REQUIRED WORK: Write the next part of the passage about honor killings, starting after its final sentence.

SELECTED PASSAGE:
__________

According to OWFI, speaking through Mahmoud’s editorials, the six years of the US occupation have seen another startling new trend. Leaflets have been appearing in neighborhoods all over Iraq warning women to adhere to strict rules. If a woman goes out unveiled, wears makeup, shakes hands, or “mixes with” men, she can be punished. These are not empty threats; dozens of women have been killed for ignoring the leaflets.
Honor killings may seem like a strictly Middle Eastern phenomenon, but immigrants from the Middle East to the West have brought this practice with them. In Canada, Mohammed Pervez killed his 16 year old daughter Aqsa when she refused to wear a hijab. In the United States, an Egyptian taxi driver living in Texas murdered his two daughters for dating non-Muslim boys; Yaser Abdel Said shot his two daughters and left them to die in his taxi. Plus, Britain has seen an increasing number of honor-related killings in recent years, Mirza on IslamWatch.org reported.
Some honor killings are being publicized in the modern world through the Internet, themuslimwoman.org wrote. Du’a Khalil Aswad, 17, was part of the ancient, non-Muslim Yazidi tribe of Kurdistan in northern Iraq. Allegedly, she was planning to elope with a Muslim man. Aswad’s male relatives stoned her to death while a mob of 2,000 watched. Police officials looked on as people filmed the nearly hour-long process with their camera phones.

__________

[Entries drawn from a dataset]
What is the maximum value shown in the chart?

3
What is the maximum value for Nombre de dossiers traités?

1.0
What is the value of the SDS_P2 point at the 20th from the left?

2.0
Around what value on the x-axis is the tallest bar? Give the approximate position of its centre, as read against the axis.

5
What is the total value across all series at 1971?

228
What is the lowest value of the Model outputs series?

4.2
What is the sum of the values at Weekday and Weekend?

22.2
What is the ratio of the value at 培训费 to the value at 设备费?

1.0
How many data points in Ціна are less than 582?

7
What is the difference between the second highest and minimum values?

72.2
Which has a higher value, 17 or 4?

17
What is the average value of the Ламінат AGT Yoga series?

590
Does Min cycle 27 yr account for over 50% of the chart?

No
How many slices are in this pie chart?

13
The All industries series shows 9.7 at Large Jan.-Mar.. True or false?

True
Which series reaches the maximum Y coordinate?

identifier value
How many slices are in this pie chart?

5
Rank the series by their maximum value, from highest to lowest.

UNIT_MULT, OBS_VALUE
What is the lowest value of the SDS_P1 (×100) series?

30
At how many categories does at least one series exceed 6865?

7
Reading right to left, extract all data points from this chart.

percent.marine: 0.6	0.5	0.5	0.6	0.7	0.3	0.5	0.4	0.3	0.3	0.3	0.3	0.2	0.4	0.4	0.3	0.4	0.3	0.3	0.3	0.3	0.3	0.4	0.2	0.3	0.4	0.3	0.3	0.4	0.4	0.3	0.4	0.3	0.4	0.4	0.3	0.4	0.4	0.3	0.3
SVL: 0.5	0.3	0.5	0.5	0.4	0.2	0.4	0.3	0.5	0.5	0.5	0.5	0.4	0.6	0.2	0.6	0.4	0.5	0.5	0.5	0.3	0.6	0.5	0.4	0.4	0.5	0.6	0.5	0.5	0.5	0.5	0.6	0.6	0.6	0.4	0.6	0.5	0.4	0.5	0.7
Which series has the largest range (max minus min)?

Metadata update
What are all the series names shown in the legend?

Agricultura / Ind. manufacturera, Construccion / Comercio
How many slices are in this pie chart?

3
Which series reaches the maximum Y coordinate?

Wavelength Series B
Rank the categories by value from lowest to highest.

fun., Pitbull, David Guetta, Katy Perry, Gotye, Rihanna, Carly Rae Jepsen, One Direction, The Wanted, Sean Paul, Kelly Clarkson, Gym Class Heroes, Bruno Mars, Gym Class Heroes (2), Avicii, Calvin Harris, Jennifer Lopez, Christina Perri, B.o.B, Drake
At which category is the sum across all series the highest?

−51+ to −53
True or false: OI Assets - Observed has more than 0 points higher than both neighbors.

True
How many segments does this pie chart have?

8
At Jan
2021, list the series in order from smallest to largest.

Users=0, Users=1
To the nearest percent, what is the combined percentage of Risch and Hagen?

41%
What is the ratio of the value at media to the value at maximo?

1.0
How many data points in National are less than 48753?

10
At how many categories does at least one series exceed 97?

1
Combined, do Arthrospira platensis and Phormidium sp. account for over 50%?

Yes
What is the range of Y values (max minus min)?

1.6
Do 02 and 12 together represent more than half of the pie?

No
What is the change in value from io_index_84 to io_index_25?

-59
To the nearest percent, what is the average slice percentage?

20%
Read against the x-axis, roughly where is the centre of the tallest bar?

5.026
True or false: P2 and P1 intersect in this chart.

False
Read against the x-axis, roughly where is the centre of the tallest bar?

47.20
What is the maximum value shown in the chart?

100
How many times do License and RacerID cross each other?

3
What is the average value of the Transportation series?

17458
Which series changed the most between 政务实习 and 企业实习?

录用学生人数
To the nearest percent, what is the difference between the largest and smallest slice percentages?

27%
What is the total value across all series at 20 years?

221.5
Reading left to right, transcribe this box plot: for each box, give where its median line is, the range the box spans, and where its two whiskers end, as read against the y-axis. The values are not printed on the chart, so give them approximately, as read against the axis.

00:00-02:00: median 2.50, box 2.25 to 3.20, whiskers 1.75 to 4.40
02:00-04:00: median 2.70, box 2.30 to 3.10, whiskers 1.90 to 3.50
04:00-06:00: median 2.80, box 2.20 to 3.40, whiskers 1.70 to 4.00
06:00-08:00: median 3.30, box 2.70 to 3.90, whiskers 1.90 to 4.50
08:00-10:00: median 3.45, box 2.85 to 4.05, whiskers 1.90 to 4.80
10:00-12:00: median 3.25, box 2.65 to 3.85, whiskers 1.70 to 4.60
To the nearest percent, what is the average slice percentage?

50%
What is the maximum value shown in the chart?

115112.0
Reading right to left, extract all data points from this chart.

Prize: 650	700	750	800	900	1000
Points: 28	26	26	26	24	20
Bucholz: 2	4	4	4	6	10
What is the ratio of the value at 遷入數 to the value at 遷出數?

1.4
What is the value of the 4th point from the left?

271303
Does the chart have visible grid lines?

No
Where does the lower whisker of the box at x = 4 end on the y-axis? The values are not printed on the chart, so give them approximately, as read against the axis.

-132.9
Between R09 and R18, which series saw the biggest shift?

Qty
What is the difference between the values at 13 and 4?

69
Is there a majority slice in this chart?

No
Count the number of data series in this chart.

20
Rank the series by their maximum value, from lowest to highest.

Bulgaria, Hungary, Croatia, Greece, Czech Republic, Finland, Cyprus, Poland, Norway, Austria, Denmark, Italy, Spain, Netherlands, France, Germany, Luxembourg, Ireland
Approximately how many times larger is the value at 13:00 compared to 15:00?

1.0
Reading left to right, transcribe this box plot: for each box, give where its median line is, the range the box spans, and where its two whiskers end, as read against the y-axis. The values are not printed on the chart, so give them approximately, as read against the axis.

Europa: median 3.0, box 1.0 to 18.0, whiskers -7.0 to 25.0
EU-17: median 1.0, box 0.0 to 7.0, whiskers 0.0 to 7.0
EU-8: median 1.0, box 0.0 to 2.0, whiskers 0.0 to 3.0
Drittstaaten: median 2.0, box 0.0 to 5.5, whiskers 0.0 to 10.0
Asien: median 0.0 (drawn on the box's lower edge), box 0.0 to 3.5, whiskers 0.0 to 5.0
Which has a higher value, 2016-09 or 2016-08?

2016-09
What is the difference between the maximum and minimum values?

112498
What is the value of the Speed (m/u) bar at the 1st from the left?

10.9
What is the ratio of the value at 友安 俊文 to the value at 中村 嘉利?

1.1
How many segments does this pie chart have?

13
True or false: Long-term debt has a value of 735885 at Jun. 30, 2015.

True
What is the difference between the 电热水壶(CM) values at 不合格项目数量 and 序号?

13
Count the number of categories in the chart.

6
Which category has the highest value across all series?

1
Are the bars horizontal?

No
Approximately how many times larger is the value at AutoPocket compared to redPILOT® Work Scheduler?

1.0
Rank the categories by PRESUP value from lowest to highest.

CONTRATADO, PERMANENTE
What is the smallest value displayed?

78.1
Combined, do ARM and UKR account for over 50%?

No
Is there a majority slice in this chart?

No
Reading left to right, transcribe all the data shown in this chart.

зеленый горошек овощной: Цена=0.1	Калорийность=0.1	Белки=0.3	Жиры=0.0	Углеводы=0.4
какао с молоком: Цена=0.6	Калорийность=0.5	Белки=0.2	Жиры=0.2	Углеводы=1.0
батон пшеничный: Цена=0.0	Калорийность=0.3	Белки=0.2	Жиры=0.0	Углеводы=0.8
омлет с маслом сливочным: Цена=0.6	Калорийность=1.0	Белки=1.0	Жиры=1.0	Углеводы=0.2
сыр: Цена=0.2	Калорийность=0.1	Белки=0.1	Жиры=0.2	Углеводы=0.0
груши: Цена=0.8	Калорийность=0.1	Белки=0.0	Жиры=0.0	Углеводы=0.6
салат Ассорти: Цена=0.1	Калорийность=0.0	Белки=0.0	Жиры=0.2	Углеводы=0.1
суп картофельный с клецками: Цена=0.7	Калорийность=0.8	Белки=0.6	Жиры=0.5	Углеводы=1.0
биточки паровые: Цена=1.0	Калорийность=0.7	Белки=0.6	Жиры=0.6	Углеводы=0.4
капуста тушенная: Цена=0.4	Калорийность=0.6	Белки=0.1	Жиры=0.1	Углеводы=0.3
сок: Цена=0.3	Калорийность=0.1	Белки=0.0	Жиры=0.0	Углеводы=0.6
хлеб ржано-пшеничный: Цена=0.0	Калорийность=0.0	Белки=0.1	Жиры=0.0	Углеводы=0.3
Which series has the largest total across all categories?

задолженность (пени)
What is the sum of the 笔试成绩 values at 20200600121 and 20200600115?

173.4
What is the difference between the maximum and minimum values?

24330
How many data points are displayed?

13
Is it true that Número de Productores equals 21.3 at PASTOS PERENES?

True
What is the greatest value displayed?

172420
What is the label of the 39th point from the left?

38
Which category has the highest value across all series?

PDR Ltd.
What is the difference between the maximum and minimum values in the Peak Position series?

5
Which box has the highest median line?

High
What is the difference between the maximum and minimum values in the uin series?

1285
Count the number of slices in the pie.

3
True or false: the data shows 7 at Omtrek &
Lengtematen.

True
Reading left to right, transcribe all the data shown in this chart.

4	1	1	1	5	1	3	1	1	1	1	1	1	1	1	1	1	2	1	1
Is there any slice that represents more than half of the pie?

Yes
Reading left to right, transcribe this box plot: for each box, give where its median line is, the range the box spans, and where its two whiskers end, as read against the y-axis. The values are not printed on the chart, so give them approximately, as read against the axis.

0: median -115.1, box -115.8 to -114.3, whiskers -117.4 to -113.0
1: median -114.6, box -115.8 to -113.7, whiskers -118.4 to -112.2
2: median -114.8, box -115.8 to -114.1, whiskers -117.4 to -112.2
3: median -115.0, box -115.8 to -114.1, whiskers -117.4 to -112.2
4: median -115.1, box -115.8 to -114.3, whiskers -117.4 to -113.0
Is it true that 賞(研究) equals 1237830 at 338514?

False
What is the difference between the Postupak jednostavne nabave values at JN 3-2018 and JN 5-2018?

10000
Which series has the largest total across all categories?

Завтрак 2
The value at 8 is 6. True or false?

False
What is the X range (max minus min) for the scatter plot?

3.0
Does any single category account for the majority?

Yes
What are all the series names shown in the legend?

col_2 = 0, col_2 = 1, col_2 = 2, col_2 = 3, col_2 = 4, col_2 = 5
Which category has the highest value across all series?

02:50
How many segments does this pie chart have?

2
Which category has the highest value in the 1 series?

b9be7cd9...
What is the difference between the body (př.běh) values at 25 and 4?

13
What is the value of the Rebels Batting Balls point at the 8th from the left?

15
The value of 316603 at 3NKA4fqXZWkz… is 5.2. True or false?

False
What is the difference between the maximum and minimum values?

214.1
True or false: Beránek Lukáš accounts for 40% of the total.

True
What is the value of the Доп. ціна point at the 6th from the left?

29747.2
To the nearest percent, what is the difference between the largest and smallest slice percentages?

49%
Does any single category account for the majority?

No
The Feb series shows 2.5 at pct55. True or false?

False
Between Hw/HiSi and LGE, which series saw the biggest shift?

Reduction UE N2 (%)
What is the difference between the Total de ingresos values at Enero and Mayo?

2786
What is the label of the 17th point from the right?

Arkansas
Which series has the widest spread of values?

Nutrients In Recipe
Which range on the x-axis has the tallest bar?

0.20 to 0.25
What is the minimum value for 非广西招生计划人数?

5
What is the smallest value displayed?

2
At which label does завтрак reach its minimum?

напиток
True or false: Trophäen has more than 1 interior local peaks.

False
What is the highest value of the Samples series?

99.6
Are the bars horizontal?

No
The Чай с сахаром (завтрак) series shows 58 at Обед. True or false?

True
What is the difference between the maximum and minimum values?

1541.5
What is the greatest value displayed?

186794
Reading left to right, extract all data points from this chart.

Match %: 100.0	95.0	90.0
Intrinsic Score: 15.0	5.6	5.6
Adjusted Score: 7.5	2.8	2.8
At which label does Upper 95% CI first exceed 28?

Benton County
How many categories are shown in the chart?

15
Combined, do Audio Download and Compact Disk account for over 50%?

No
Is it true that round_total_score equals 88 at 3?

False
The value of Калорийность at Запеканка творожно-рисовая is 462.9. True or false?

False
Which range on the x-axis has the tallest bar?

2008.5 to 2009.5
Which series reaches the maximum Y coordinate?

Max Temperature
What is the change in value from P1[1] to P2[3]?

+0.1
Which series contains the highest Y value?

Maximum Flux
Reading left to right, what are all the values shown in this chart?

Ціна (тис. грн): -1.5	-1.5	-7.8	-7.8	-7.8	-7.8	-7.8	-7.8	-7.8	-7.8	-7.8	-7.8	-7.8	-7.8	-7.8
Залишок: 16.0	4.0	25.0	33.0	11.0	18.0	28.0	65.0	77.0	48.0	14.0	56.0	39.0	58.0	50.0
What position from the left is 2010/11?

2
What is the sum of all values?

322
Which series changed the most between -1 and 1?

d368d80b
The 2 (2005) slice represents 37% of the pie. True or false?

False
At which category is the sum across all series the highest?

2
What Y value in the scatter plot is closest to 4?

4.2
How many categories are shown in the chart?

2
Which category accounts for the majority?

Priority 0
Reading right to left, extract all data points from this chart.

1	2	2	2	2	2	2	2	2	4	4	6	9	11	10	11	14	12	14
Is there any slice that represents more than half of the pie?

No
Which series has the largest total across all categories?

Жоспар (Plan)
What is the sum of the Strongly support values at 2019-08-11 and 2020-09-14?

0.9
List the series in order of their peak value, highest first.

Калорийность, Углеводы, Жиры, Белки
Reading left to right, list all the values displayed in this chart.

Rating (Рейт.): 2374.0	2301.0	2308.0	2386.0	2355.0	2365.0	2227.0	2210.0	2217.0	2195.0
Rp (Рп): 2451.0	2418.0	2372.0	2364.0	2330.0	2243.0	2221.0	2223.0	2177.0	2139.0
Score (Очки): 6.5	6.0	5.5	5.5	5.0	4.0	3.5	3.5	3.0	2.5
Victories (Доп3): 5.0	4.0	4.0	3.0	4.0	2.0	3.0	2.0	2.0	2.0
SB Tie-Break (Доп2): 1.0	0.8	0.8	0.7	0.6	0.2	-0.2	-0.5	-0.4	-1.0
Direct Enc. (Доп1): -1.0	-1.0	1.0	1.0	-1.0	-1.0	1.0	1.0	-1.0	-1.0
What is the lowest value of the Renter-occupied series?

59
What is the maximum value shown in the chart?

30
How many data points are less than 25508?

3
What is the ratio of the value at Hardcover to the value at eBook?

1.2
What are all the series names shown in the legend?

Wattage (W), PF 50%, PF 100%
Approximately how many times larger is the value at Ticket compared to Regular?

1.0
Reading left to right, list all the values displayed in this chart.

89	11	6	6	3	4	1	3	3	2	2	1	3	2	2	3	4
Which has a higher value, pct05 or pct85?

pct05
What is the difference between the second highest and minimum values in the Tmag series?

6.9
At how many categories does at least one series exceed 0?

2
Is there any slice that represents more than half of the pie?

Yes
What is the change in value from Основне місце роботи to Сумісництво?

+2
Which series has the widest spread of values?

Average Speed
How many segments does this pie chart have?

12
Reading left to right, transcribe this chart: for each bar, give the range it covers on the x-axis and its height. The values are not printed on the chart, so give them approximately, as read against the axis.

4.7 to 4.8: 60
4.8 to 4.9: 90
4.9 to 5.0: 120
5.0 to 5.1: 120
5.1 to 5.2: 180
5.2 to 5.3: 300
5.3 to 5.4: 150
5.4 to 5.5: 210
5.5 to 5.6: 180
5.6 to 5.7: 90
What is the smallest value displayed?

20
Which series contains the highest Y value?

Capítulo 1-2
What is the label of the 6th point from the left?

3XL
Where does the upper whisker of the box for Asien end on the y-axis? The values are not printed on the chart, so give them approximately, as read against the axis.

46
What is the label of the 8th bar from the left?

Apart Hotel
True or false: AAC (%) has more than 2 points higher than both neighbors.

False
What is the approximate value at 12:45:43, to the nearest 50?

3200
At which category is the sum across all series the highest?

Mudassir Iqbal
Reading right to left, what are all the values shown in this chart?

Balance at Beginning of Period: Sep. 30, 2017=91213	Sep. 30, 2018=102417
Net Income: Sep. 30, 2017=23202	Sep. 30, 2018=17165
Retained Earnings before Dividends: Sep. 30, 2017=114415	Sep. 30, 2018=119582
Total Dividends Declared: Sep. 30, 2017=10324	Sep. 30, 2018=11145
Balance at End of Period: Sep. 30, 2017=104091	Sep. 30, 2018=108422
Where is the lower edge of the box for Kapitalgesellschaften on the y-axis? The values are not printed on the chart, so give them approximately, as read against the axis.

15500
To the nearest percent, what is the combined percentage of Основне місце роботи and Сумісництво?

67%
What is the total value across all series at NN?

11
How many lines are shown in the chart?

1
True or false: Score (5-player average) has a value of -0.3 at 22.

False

__________

TASK RESULT:
The video exploded on to the Internet on both women’s rights and fundamentalist Web sites. Both outrage and fanatical support followed. The new millennium’s mix of extremist politics and wide availability of technology means that private conflicts are broadcasted to a global audience.
Why has the radicalization of the Middle East occurred and why has it led to the oppression of women? Mahmoud said that the major reason is the degeneration of these countries through perpetual conflict. Countries ravaged by war and social evils cannot maintain a government free of corruption. The people who stay in power are those who aren’t afraid to use violence: fundamentalists and fanatics.
By using the politics of fear, these people can control the general population. The public cling to the abusive practices forced upon them because they fear the powerful and they fear change. Adopting the current popular code allows them to feel secure.
Women are the targets because men can physically dominate and overpower them. Therefore, the fundamentalists can set any rules they want for women, such as no driving, going out alone, or talking to strange men. On IslamWatch.org, Mirza argued that they justify these actions by pointing to specific stories in the Quran and the Hadiths, which are the rough equivalents of the Christian Old and New Testaments.
Helping to stop these atrocities is difficult as honor crimes are often dealt with as family matters. Also, changing the mindset of an entire population will take a lot of time. However, there are some things you can do to help. First, find and support organizations that promote women’s education in the Middle East. Research and anecdotal evidence shows that educating women helps them to avoid these situations, and many Middle Eastern women are denied education and schooling.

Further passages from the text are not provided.